# EXERCISE
Your answer must be every line of the data that holds the string "dependency".

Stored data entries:
::::::::::

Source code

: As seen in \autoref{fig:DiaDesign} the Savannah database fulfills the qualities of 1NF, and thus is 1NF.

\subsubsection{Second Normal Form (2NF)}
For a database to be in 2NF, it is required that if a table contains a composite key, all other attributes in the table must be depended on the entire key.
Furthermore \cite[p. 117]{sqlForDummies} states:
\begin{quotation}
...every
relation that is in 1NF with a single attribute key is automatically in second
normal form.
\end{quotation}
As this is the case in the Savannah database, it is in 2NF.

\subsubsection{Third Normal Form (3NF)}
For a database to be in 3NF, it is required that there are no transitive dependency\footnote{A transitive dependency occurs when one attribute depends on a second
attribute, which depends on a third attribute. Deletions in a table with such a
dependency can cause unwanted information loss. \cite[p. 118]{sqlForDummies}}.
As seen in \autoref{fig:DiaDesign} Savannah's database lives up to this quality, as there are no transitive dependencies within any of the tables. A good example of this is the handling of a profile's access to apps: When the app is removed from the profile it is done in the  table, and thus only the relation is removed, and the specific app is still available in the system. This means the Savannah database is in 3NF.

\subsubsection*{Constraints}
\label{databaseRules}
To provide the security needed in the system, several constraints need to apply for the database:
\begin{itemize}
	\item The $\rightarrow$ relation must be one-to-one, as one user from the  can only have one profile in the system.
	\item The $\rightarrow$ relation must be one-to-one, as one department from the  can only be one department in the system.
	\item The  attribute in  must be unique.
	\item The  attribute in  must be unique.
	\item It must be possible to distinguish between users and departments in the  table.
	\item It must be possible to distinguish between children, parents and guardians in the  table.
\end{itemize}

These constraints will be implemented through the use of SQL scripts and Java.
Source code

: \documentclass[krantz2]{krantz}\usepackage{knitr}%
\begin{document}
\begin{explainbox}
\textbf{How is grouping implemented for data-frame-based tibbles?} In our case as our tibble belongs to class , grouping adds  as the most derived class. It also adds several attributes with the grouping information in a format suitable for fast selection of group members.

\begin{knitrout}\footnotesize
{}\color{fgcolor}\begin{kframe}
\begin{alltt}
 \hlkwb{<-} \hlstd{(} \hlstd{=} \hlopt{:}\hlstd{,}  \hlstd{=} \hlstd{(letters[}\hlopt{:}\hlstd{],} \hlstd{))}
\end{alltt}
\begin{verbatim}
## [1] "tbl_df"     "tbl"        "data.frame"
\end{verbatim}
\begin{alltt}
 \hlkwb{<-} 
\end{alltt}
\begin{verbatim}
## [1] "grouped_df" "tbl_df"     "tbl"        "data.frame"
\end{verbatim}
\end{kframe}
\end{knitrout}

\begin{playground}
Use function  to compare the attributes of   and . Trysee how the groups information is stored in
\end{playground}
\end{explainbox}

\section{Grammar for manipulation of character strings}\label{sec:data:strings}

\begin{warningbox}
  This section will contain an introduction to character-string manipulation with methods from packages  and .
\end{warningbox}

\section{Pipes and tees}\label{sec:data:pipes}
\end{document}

::::::::::

# FINISHED EXERCISE
For a database to be in 3NF, it is required that there are no transitive dependency\footnote{A transitive dependency occurs when one attribute depends on a second
dependency can cause unwanted information loss. \cite[p. 118]{sqlForDummies}}.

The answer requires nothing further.